Сороковов вспомнил, как ежегодно после выпускных экзаменов в местной школе, где отец преподавал труд, устраивалось фотографирование выпускников. Директор школы всегда просила его прийти в военной форме, при орденах. Сороковов уже не помнил, их было восемь или девять, не считая медалей, но в памяти навсегда зафиксировалось, как в этот день отец, позвякивая наградами, сворачивал свой парадный френч с погонами, запихивал в небольшой трофейный саквояж, похожий на те, с какими ходили раньше земские врачи, и отправлялся в школу. Он надевал мундир перед самым фотографированием и также в саквояже приносил домой. Мать, ворча, отутюживала его и вешала в шкаф до следующего года.
– Думаю, – медленно сказал Сороковов, – он боялся, как бы у нас от правды мозги набекрень не съехали, а врать не хотел. Не избавились мы от двойной морали.
– Прекрати, – жестко оборвал Илья. – Ты сам-то верил когда-нибудь в ахинею, которую несешь на своих пленумах? Молчишь?
– На мне двенадцать тонн золота висит, – не реагируя на резкость, ответил Сороковов. – А во что я там верю или не верю – не суть.
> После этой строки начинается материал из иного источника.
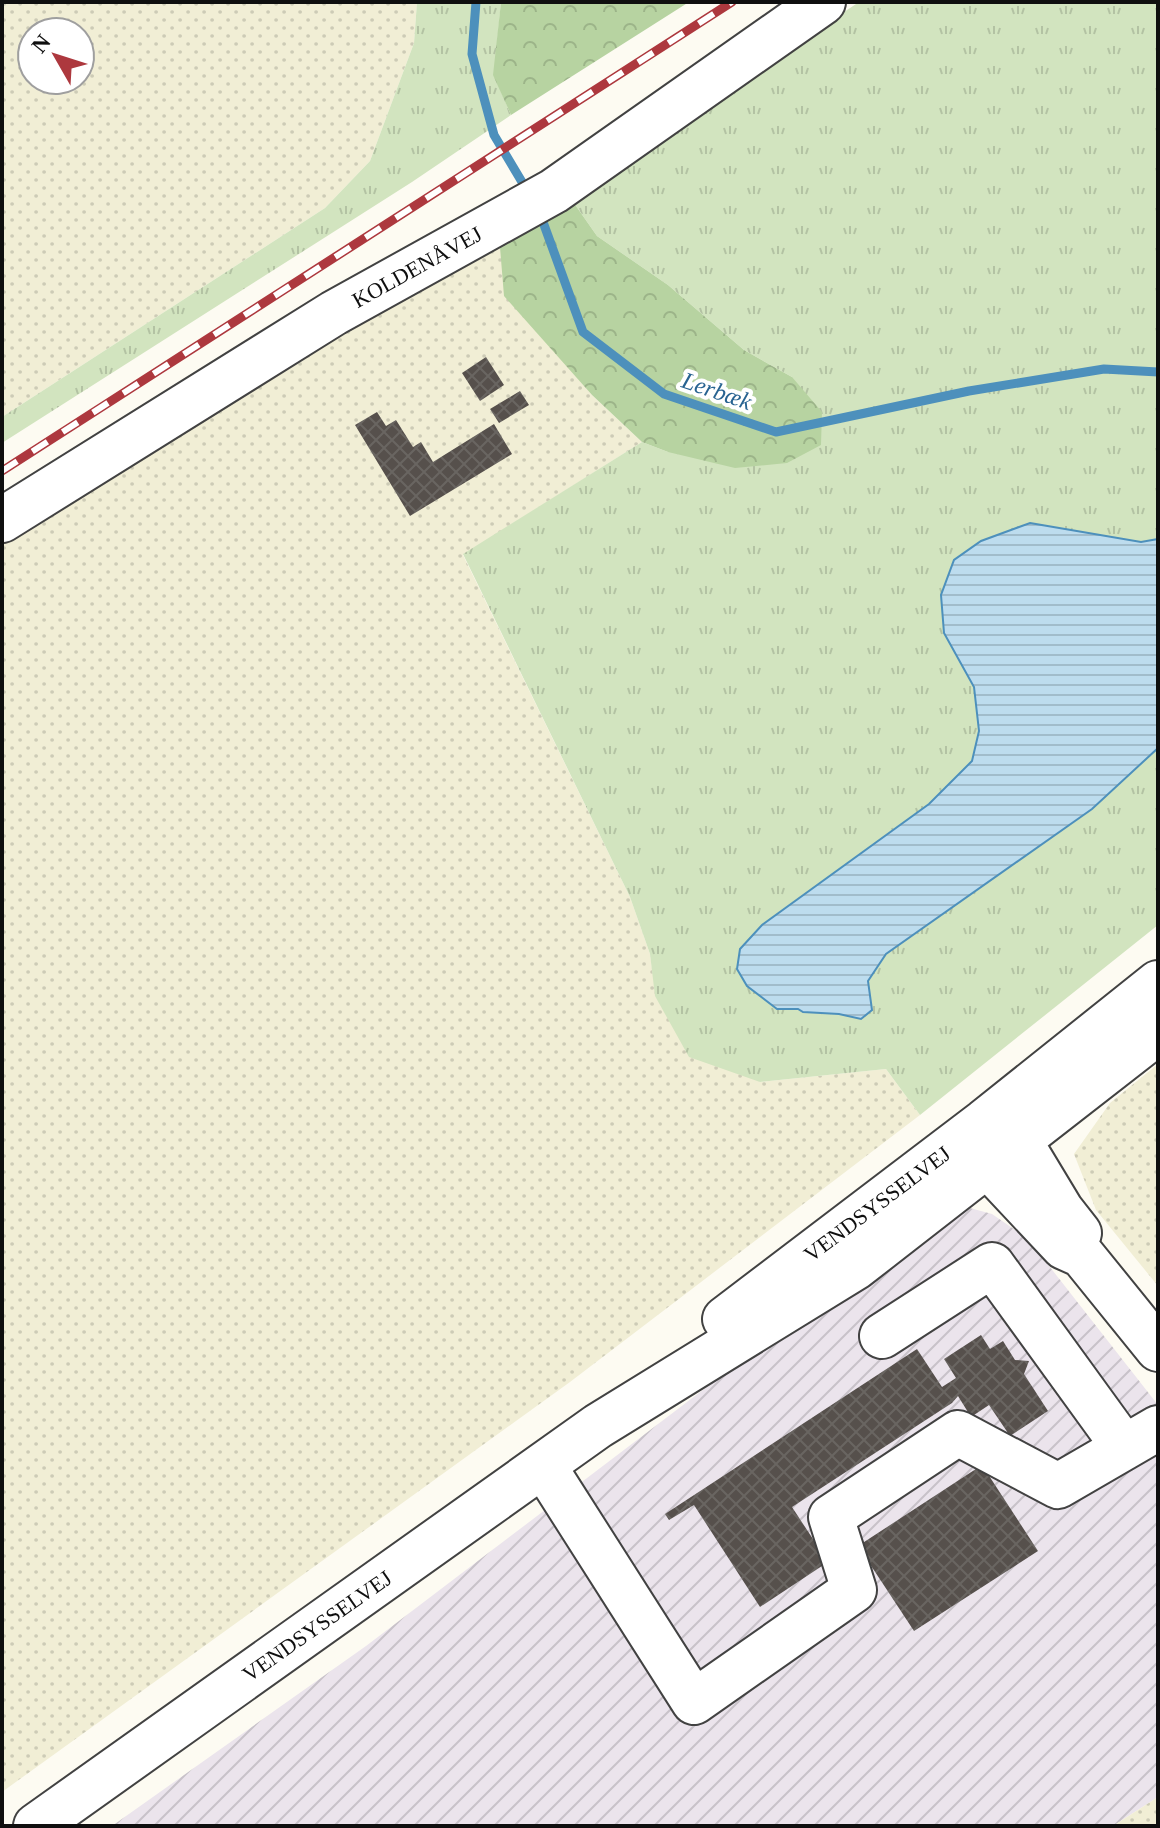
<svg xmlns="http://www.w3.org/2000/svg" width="1160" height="1828" viewBox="0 0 1160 1828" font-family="'Times New Roman',serif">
<defs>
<pattern id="industrial-furrows" width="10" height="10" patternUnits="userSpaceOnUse" patternTransform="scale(2)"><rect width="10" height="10" fill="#ebe4ec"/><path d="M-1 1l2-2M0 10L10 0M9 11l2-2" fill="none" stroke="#c8c2c9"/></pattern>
<pattern id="farmland-dots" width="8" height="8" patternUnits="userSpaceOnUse" patternTransform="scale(2)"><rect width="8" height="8" fill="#f1eed5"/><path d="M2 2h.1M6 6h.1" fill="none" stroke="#cdcbb6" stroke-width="1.8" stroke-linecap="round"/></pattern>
<pattern id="grass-tufts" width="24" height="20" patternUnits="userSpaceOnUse" patternTransform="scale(2)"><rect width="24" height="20" fill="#d2e4bf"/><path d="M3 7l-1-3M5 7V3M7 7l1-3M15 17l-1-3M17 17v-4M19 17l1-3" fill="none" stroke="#b3c2a3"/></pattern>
<pattern id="forest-crowns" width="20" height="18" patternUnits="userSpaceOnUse" patternTransform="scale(2)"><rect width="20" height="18" fill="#b7d3a1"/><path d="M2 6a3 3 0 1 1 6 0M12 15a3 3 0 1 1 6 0" fill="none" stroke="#9cb489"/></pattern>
<pattern id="water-rules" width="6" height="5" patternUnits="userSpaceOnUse" patternTransform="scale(2)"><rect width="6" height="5" fill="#bddcee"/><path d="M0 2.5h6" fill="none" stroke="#a1bccb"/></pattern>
<pattern id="building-cross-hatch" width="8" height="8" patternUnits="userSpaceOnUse" patternTransform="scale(2)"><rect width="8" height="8" fill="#56504c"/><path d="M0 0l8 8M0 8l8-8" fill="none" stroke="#696561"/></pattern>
</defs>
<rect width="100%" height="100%" fill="#fdfbf2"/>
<!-- industrial -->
<path fill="url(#industrial-furrows)" d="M970,1208L992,1214L1018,1232L1046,1262L1158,1405V1797L1113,1826H112L366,1646L741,1361L949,1214Z"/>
<!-- farmland -->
<path fill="url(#farmland-dots)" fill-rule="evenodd" d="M2,2H417L414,43L370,161L325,208L2,417ZM32,32H80V80H32Z
M499,235L558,355L592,395L642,442L463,555L630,897L650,954L656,996L760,1082L886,1069L920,1115L570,1382L2,1792V541Z
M1158,1064V1286L1096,1210L1074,1154L1110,1103Z
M1158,1797V1826H1113Z"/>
<!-- grass -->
<path fill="url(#grass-tufts)" d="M417,2H501L494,75L511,115L412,182L2,443V417L325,208L370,161L414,43Z
M859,2H1158V925L920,1115L886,1069L760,1082L689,1057L655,996L650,954L630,897L463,554L642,442L668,452L792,377L744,350L668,285L597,236L569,196Z"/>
<!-- forest -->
<path fill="url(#forest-crowns)" d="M501,2H689L511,115L493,75Z
M569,196L597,236L668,285L744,350L792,377L822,412L821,445L787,463L735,468L668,452L642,442L592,395L504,296L499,235Z"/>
<!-- water -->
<path fill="url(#water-rules)" stroke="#4d90bc" stroke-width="2" d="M1030,523L1141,542L1158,539V748L1092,809L886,954L868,981L872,1010L861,1019L839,1014L803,1012L798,1009H777L747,986L737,969L740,949L762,925L929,804L972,761L979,731L974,687L944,633L941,595L954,560L981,541Z"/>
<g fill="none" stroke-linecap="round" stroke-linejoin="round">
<!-- stream -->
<path stroke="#4d90bc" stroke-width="9" d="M476,2L472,54L494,135L528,192
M539,211L583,332L664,394L776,432L969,391L1104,369L1158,372"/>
</g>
<!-- building -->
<path fill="url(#building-cross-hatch)" d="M486,357L504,385L480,401L462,373Z
M520,391L529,405L499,423L490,409Z
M377,412L386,426L396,420L413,447L421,442L433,462L494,424L512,454L410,516L355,425Z
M981,1335L990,1349L1003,1341L1015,1360L1029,1361L1024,1374L1048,1411L1010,1436L989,1405L971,1417L958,1396L952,1403L792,1507L828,1562L760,1607L694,1505L669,1520L665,1514L917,1349L942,1387L956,1378L944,1359Z
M982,1465L1038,1551L914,1631L858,1546Z"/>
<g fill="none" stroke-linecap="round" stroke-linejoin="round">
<defs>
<path id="minor" d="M2,520L334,313L554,191L823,2
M997,1129L1020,1142L1061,1210L1079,1233
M985,1137L988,1166L1064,1247L1082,1255L1158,1349
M725,1319L984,1122L1158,983
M882,1336L992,1265L1124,1447
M543,1465L694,1702L854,1590L831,1517L958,1433L1058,1486L1158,1428
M36,1826L598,1426L856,1267L1158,1032"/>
</defs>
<!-- minor casing -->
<use href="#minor" stroke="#424242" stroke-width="48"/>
<!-- minor -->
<use href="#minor" stroke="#fff" stroke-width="44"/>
<defs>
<path id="rail" d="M2,471L732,2"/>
</defs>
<!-- rail casing -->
<use href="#rail" stroke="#ad383e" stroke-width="9"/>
<!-- rail -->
<use href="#rail" stroke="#fff" stroke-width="6" stroke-dasharray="18" stroke-linecap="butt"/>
</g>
<g text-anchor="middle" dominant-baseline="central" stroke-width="8" stroke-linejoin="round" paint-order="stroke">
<!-- street labels -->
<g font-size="22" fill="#0f0f0f" stroke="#fff">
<text transform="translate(417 267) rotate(-29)">KOLDENÅVEJ</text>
<text transform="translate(877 1204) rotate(-37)">VENDSYSSELVEJ</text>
<text transform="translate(317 1626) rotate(-35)">VENDSYSSELVEJ</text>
</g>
<!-- water labels -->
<g font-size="24" font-style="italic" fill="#286391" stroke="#fff">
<text transform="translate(717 391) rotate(19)">Lerbæk</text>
</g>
</g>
<!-- border -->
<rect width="1160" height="1828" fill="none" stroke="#0f0f0f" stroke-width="8"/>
<!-- north arrow -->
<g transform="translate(56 56) rotate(309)"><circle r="38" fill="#ffffff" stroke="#9f9f9f" stroke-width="2"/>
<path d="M0-6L14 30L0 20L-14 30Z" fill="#ad383e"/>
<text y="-12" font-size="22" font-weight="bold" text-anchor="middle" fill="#0f0f0f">N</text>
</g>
</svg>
– Не обманывай себя. – Илья миролюбиво окинул брата взглядом, лицо его обмякло. – Золото и без тебя добудут, без твоего райкома. Знаешь, кто мы есть? Жирные сытые надсмотрщики! Какая им вера? Поэтому еще раз говорю: продумай все и уберегись от угрызений совести. Умные ради будущего отказываются не только от прошлого, но и от себя. Меняться придется, мимикрировать, по-научному. – Илья театрально рассмеялся, посмотрел на часы над дверью, лицо его вытянулось. – Кончай трёп, – засуетился он, – вот-вот Майка придет. Ты таежник – вот мясом и займись, а я на картошку.
Звук двигателей ослаб. «Антон» выпустил шасси, под колесами побежала взлетная полоса.
Сороковов вышел из самолета с ощущением протянувшейся за ним из самой Москвы невидимой нити. Он чувствовал ее прочность, словно живая кукла-марионетка. Эта связь была новой и тревожной, грозящей опасностью. Сейчас его тревога совсем не походила на ту, с какой он впервые прилетел в Городок семь лет назад. Тогда он чувствовал опору, а беспокоился – как любой, начинающий работу на новом месте.